Let $G$ be a finite group. Consider all the subgroups $H$ such that its subgroups lattice $\mathcal{L}(H)$ is distributive (i.e. the group $H$ is cyclic, by Ore's theorem), and among them, let $\{ H_{i_1} \ \vert \ i_1 \in I_1 \}$ be the set of subgroups having a maximal order. Now for a fixed $i_1$, consider all the intermediate subgroups $K$ of $(H_{i_1} \subseteq G)$, i.e. $H_{i_1} \subseteq K \subseteq G$, such that the intermediate subgroups lattice $\mathcal{L}(H_{i_1} \subseteq K)$ is distributive, and among them, let $\{ H_{i_1,i_2} \ \vert \ i_2 \in I_2 \}$ be the set of subgroups having a maximal order. We iterate the process, and we obtain several chains of (strictly) increasing subgroups: $$\{e\} \subset H_{i_1} \subset H_{i_1,i_2} \subset H_{i_1,i_2,i_3} \subset \dots \subset G$$
Question: Are all these chains of same length?

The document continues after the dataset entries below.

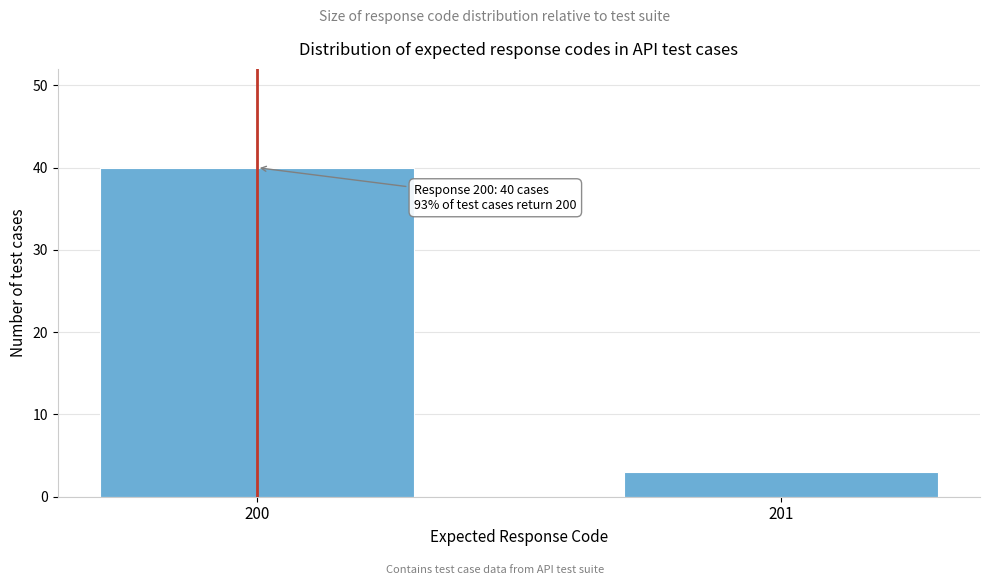

Reading right to left, transcribe all the data shown in this chart.

3	40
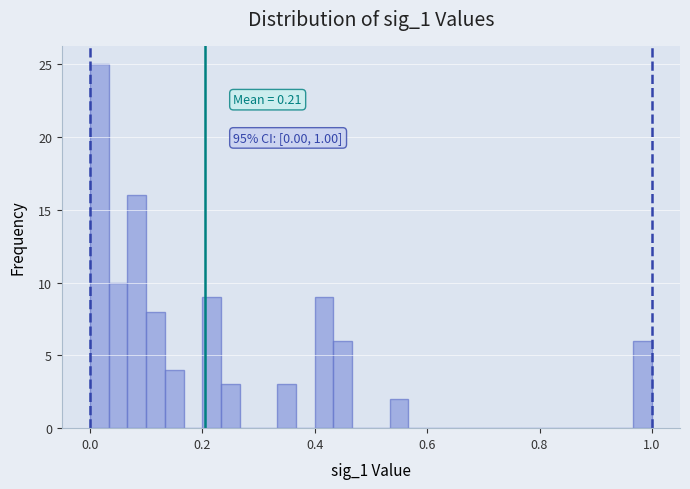

Around what value on the x-axis is the tallest bar? Give the approximate position of its centre, as read against the axis.

0.02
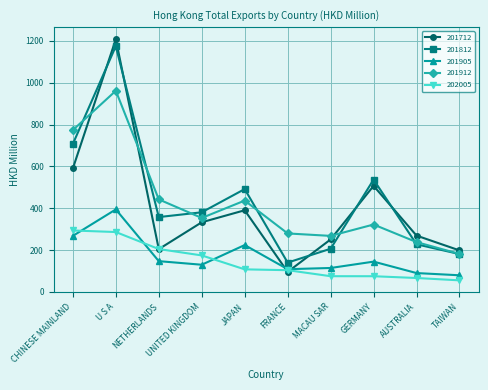

Does the chart have visible grid lines?

Yes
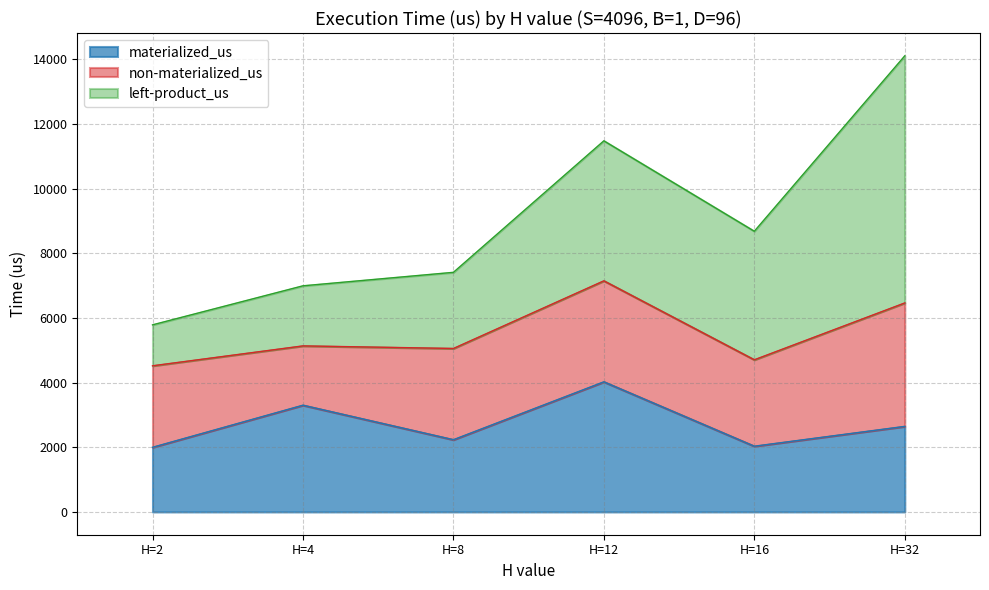

Where is non-materialized_us nearest to the value 2825?

H=8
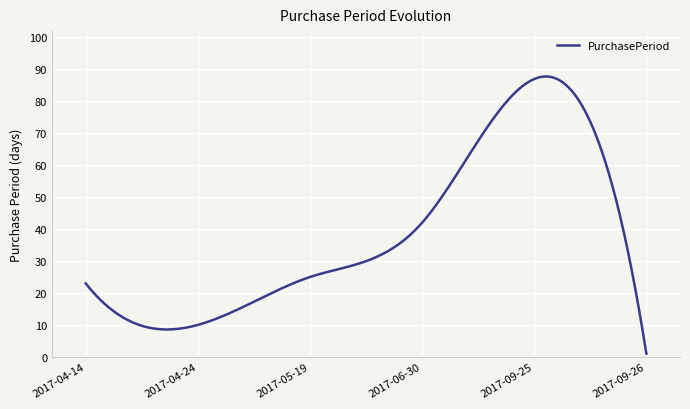

What is the smallest value displayed?

1.0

Example: $G = S_4$ (see the subgroups lattice below)
There are $16$ cyclic subgroups: $3+6$ isomorphic to $\mathbb{Z}/2$, $4$ isomorphic to $\mathbb{Z}/3$ and $3$ isomorphic to $\mathbb{Z}/4$. So among them, the maximal order is $4$. Next for a given subgroup isomorphic to $\mathbb{Z}/4$, there are two intermediate subgroups (i.e. $\mathbb{Z}/4 \subseteq K \subseteq S_4$) with $\mathcal{L}(\mathbb{Z}/4 \subseteq K)$ distributive: $K=Dih_4$ or $S_4$, and the one of maximal order is $S_4$.
Conclusion, we get three chains of same length $2$, and isomorphic to: $\{e\} \subset \mathbb{Z}/4 \subset S_4$